It’s home at last for SA’s first Covid-19 lung transplant patient
DURBAN - In November last year, expectant mom, Mbali Mbatha, was rushed to hospital after contracting Covid-19. Now, more than 100 days later, she is ready to go home and spend time with her daughter and family.
Mbatha was hospitalised in an effort to safeguard both her life and that of her unborn child.
Her condition quickly deteriorated and by December 1, her obstetrician had to deliver her baby at 30 weeks via emergency C-section.
Mbatha said she was shocked when she was told about the C-section.
"When I realised that I would not be able to carry full term I was devastated. I phoned my husband, Sizwe who calmed me down and said I must let them take the baby out as it would be best for us.
“All I remember is the cold, it was terribly cold in the operating theatre. I felt so alone – my husband could not be with me. It was a very distressing experience, as I did not even see the baby ... I gave birth to my little girl and I passed out," she said.
Netcare Milpark Hospital pulmonologist intensivist, Dr Paul Williams, said Mbatha was brought to Milpark where she was in serious danger as both her lungs were severely affected with pneumonia.
"We immediately had to escalate her treatment to a more sophisticated form of care than what would generally be needed by most patients with Covid-pneumonia," he said.
According to cardiothoracic surgeon, Dr Martin Sussman, Mbatha was immediately rushed to theatre where she was placed on extra-corporeal membrane oxygenation (ECMO), which artificially maintains a supply of oxygen to the brain and other vital organs for patients who require either or both respiratory and cardiac support.

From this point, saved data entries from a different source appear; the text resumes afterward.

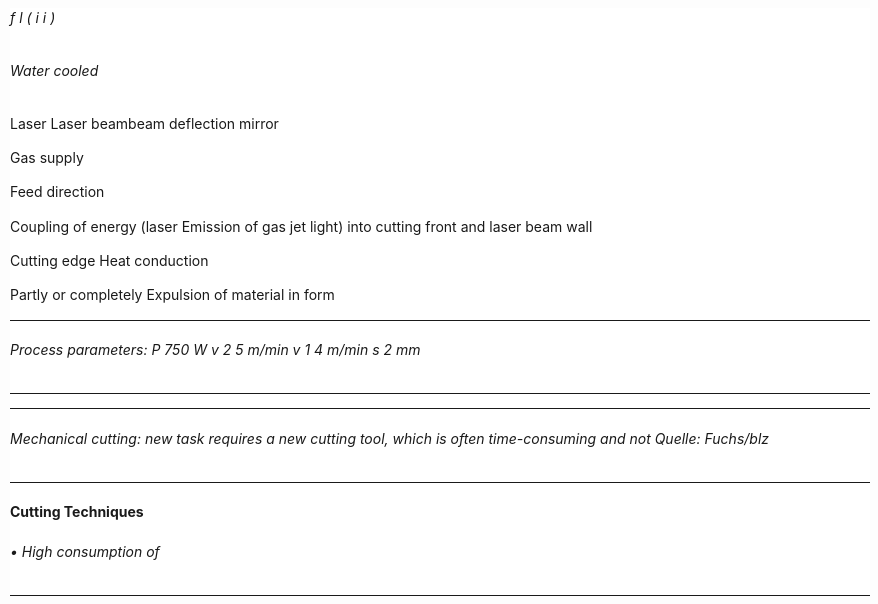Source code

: 
###### f l ( i i )


###### Water cooled
 Laser Laser beambeam deflection mirror

 Gas supply

 Feed direction

 Coupling of energy (laser
 Emission of gas jet light) into cutting front and laser beam wall

 Cutting edge
 Heat conduction

 Partly or completely Expulsion of material in form


-----

###### Process parameters: P 750 W v 2 5 m/min v 1 4 m/min s 2 mm


-----

-----

###### Mechanical cutting: new task requires a new cutting tool, which is often time-consuming and not Quelle: Fuchs/blz


-----

#### Cutting Techniques



###### • High consumption of


-----

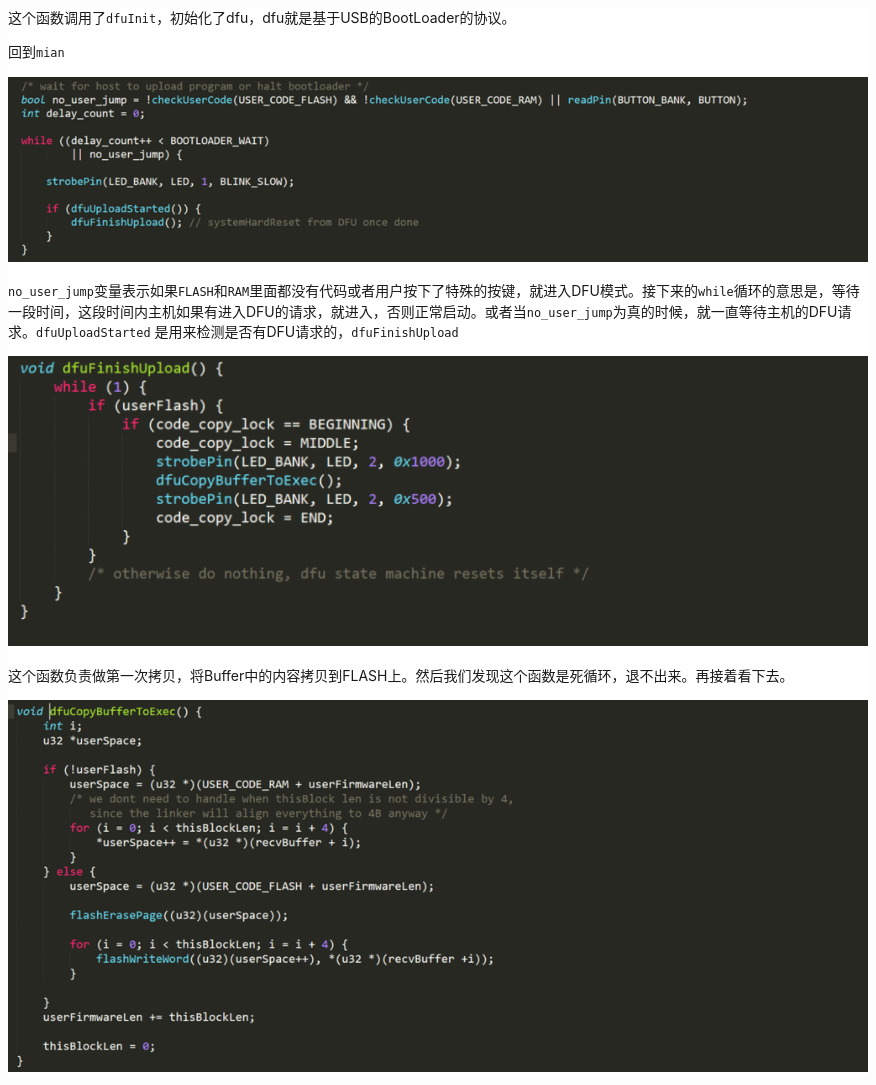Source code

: 这个函数调用了`dfuInit`，初始化了dfu，dfu就是基于USB的BootLoader的协议。

回到`mian`

![52505253316](img/1525052533162.png)

`no_user_jump`变量表示如果`FLASH`和`RAM`里面都没有代码或者用户按下了特殊的按键，就进入DFU模式。接下来的`while`循环的意思是，等待一段时间，这段时间内主机如果有进入DFU的请求，就进入，否则正常启动。或者当`no_user_jump`为真的时候，就一直等待主机的DFU请求。`dfuUploadStarted` 是用来检测是否有DFU请求的，`dfuFinishUpload`

![52505296364](img/1525052963642.png)

这个函数负责做第一次拷贝，将Buffer中的内容拷贝到FLASH上。然后我们发现这个函数是死循环，退不出来。再接着看下去。

![52505328290](img/1525053282904.png)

"ECMO is essentially an artificial lung. The circuit does the work of the lungs and that is how we kept Mbali alive while she had Covid-pneumonia. While Mbali eventually recovered from Covid-19 her lungs did not recover. One of the complications of Covid-19 is that it sometimes damages the lungs extensively. In Mbali’s case the damage was irreversible. Her only chance of survival was to receive a donor lung," Sussman said.

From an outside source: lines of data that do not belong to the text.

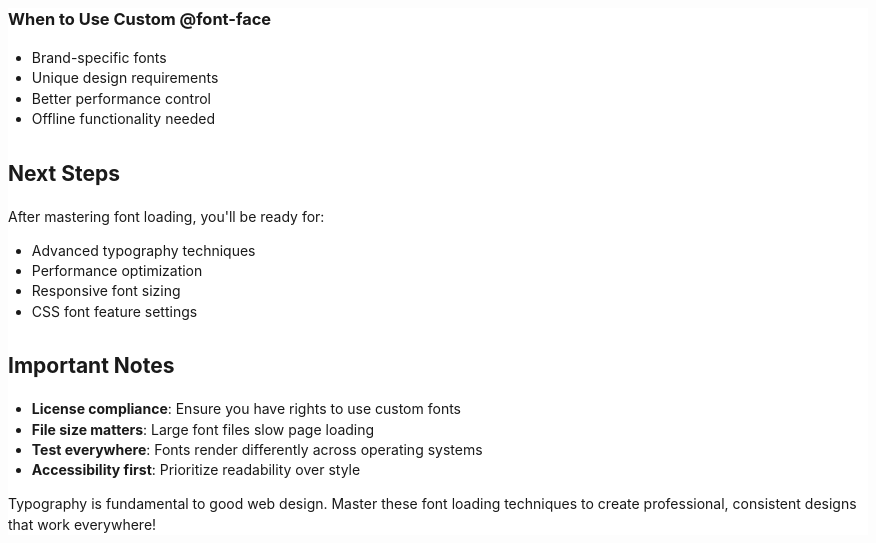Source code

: ### When to Use Custom @font-face
- Brand-specific fonts
- Unique design requirements
- Better performance control
- Offline functionality needed

## Next Steps

After mastering font loading, you'll be ready for:
- Advanced typography techniques
- Performance optimization
- Responsive font sizing
- CSS font feature settings

## Important Notes

- **License compliance**: Ensure you have rights to use custom fonts
- **File size matters**: Large font files slow page loading
- **Test everywhere**: Fonts render differently across operating systems
- **Accessibility first**: Prioritize readability over style

Typography is fundamental to good web design. Master these font loading techniques to create professional, consistent designs that work everywhere!
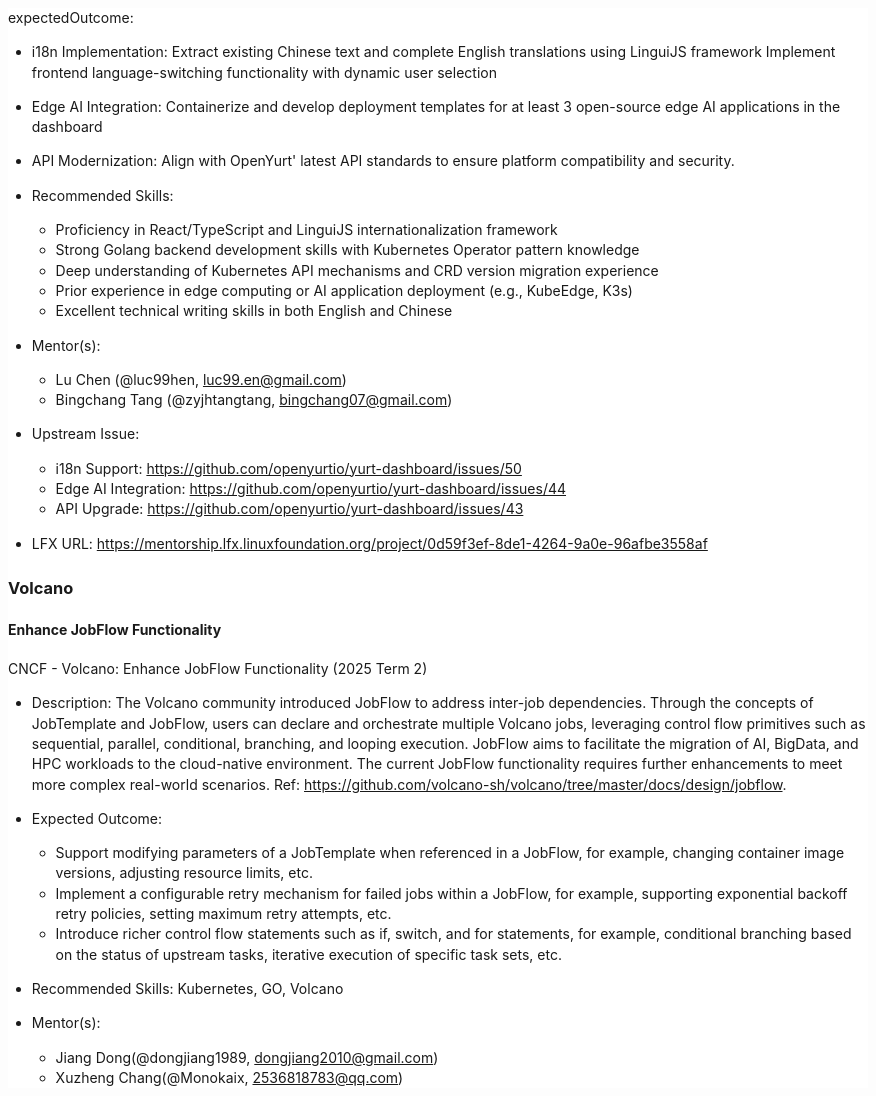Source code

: expectedOutcome:
  - i18n Implementation: Extract existing Chinese text and complete English translations using LinguiJS framework
  Implement frontend language-switching functionality with dynamic user selection
  - Edge AI Integration: Containerize and develop deployment templates for at least 3 open-source edge AI applications in the dashboard
  - API Modernization: Align with OpenYurt' latest API standards to ensure platform compatibility and security.

- Recommended Skills:
  - Proficiency in React/TypeScript and LinguiJS internationalization framework
  - Strong Golang backend development skills with Kubernetes Operator pattern knowledge
  - Deep understanding of Kubernetes API mechanisms and CRD version migration experience
  - Prior experience in edge computing or AI application deployment (e.g., KubeEdge, K3s)
  - Excellent technical writing skills in both English and Chinese

- Mentor(s):
  - Lu Chen (@luc99hen, luc99.en@gmail.com)
  - Bingchang Tang (@zyjhtangtang, bingchang07@gmail.com)

- Upstream Issue:
  - i18n Support: https://github.com/openyurtio/yurt-dashboard/issues/50
  - Edge AI Integration: https://github.com/openyurtio/yurt-dashboard/issues/44
  - API Upgrade: https://github.com/openyurtio/yurt-dashboard/issues/43

- LFX URL: https://mentorship.lfx.linuxfoundation.org/project/0d59f3ef-8de1-4264-9a0e-96afbe3558af


### Volcano

#### Enhance JobFlow Functionality

CNCF - Volcano: Enhance JobFlow Functionality (2025 Term 2)

- Description: The Volcano community introduced JobFlow to address inter-job dependencies. Through the concepts of JobTemplate and JobFlow, users can declare and orchestrate multiple Volcano jobs, leveraging control flow primitives such as sequential, parallel, conditional, branching, and looping execution. JobFlow aims to facilitate the migration of AI, BigData, and HPC workloads to the cloud-native environment. The current JobFlow functionality requires further enhancements to meet more complex real-world scenarios. Ref: https://github.com/volcano-sh/volcano/tree/master/docs/design/jobflow.

- Expected Outcome:
  - Support modifying parameters of a JobTemplate when referenced in a JobFlow, for example, changing container image versions, adjusting resource limits, etc.
  - Implement a configurable retry mechanism for failed jobs within a JobFlow, for example, supporting exponential backoff retry policies, setting maximum retry attempts, etc.
  - Introduce richer control flow statements such as if, switch, and for statements, for example, conditional branching based on the status of upstream tasks, iterative execution of specific task sets, etc.

- Recommended Skills: Kubernetes, GO, Volcano

- Mentor(s):
  - Jiang Dong(@dongjiang1989, dongjiang2010@gmail.com)
  - Xuzheng Chang(@Monokaix, 2536818783@qq.com)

Williams and Sussman said the case was a rare procedure for patients with established lung disease such as cystic fibrosis and other conditions. They said this was only done when all other treatments were unsuccessful.
"Covid- 19 is a new one for us though. We have had no experience in transplantation with this virus and we are fairly sure that we are the first team in South Africa to do it – perhaps we are even the first team on the African continent. Throughout the world there have been only around 100 lung transplants performed so far for Covid-19 pneumonia at a handful of facilities," Williams said.

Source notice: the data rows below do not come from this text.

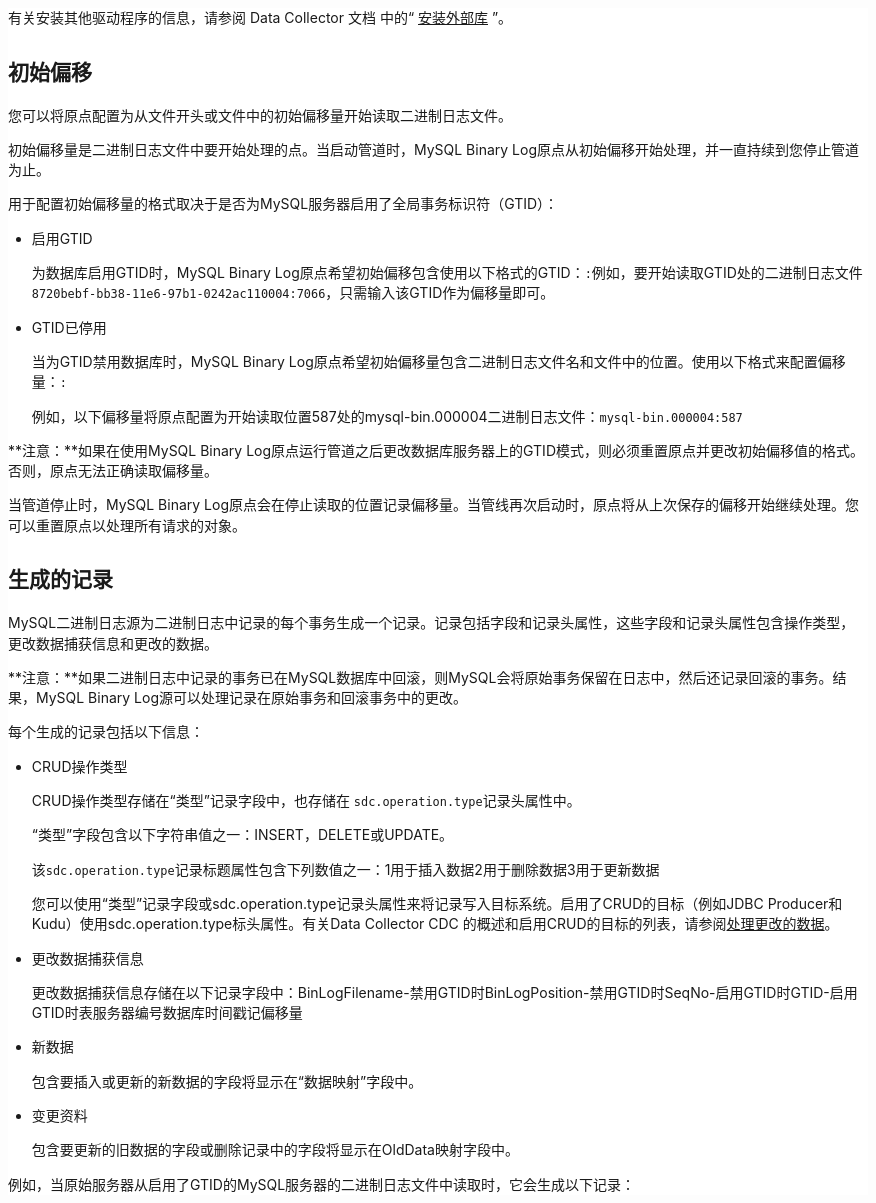 有关安装其他驱动程序的信息，请参阅 Data Collector 文档 中的“ [安装外部库](https://streamsets.com/documentation/datacollector/latest/help/#datacollector/UserGuide/Configuration/ExternalLibs.html%23concept_pdv_qlw_ft) ”。

## 初始偏移

您可以将原点配置为从文件开头或文件中的初始偏移量开始读取二进制日志文件。

初始偏移量是二进制日志文件中要开始处理的点。当启动管道时，MySQL Binary Log原点从初始偏移开始处理，并一直持续到您停止管道为止。

用于配置初始偏移量的格式取决于是否为MySQL服务器启用了全局事务标识符（GTID）：

- 启用GTID

  为数据库启用GTID时，MySQL Binary Log原点希望初始偏移包含使用以下格式的GTID：`:`例如，要开始读取GTID处的二进制日志文件 `8720bebf-bb38-11e6-97b1-0242ac110004:7066`，只需输入该GTID作为偏移量即可。

- GTID已停用

  当为GTID禁用数据库时，MySQL Binary Log原点希望初始偏移量包含二进制日志文件名和文件中的位置。使用以下格式来配置偏移量：`:`

  例如，以下偏移量将原点配置为开始读取位置587处的mysql-bin.000004二进制日志文件：`mysql-bin.000004:587`

**注意：**如果在使用MySQL Binary Log原点运行管道之后更改数据库服务器上的GTID模式，则必须重置原点并更改初始偏移值的格式。否则，原点无法正确读取偏移量。

当管道停止时，MySQL Binary Log原点会在停止读取的位置记录偏移量。当管线再次启动时，原点将从上次保存的偏移开始继续处理。您可以重置原点以处理所有请求的对象。

## 生成的记录

MySQL二进制日志源为二进制日志中记录的每个事务生成一个记录。记录包括字段和记录头属性，这些字段和记录头属性包含操作类型，更改数据捕获信息和更改的数据。

**注意：**如果二进制日志中记录的事务已在MySQL数据库中回滚，则MySQL会将原始事务保留在日志中，然后还记录回滚的事务。结果，MySQL Binary Log源可以处理记录在原始事务和回滚事务中的更改。

每个生成的记录包括以下信息：

- CRUD操作类型

  CRUD操作类型存储在“类型”记录字段中，也存储在 `sdc.operation.type`记录头属性中。

  “类型”字段包含以下字符串值之一：INSERT，DELETE或UPDATE。

  该`sdc.operation.type`记录标题属性包含下列数值之一：1用于插入数据2用于删除数据3用于更新数据

  您可以使用“类型”记录字段或sdc.operation.type记录头属性来将记录写入目标系统。启用了CRUD的目标（例如JDBC Producer和Kudu）使用sdc.operation.type标头属性。有关Data Collector CDC 的概述和启用CRUD的目标的列表，请参阅[处理更改的数据](https://streamsets.com/documentation/controlhub/latest/help/datacollector/UserGuide/Pipeline_Design/CDC-Overview.html#concept_apw_l2c_ty)。

- 更改数据捕获信息

  更改数据捕获信息存储在以下记录字段中：BinLogFilename-禁用GTID时BinLogPosition-禁用GTID时SeqNo-启用GTID时GTID-启用GTID时表服务器编号数据库时间戳记偏移量

- 新数据

  包含要插入或更新的新数据的字段将显示在“数据映射”字段中。

- 变更资料

  包含要更新的旧数据的字段或删除记录中的字段将显示在OldData映射字段中。

例如，当原始服务器从启用了GTID的MySQL服务器的二进制日志文件中读取时，它会生成以下记录：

He said to be able to carry out a transplant on Mbatha, it was really something special.
"We did it for her and her baby. Being part of this remarkable team that can make this kind of difference is an immense honour," Williams added.
Mbali said she remembers delivering her baby and then waking up in the Netcare Milpark Hospital weeks later.
"Some time after I woke up, I was told that I had been in a coma for two months and that I had a lung transplant. In fact, it seemed that there was very little hope I would survive. Had it not been for the exceptional medical care I received and for the lung transplant I would not be here today," she said.
Despite everything she has gone through, Mbali has left Netcare Milpark Hospital with good memories and much to be thankful for: "The staff are very warm and caring. They ended up feeling like family. The encouragement that the nursing staff and doctors gave me on a daily basis really carried me through.
“They made me feel like everything was going to be okay. I am so thankful to be here today and that I have been given an opportunity to raise my daughter. I am grateful to the doctors and staff of Netcare Park Lane Hospital and Netcare Milpark Hospital. I am particularly grateful to the donor and the brave family for the gift of life, which ensured that I was given this second chance," she said.
Mbatha added that her husband had given her lots of moral support and encouragement.
"He only ever had positive things to say. He was a constant source of inspiration throughout my recovery, and he kept telling me that I would walk out of the hospital. During the time that I have been in hospital my mother, Christine has been looking after my baby. While I am sad that I missed out on so much time with her, I am eternally thankful that my mother was there to care for her. More than anything I thank God for saving my life and giving me a second chance at life," she said.
Netcare Milpark Hospital GM, Marc van Heerden said Mbatha's discharge was a proud moment.
"We are very grateful to the doctors, the nurses, the staff and the donor for giving this family a new chance in life," he said.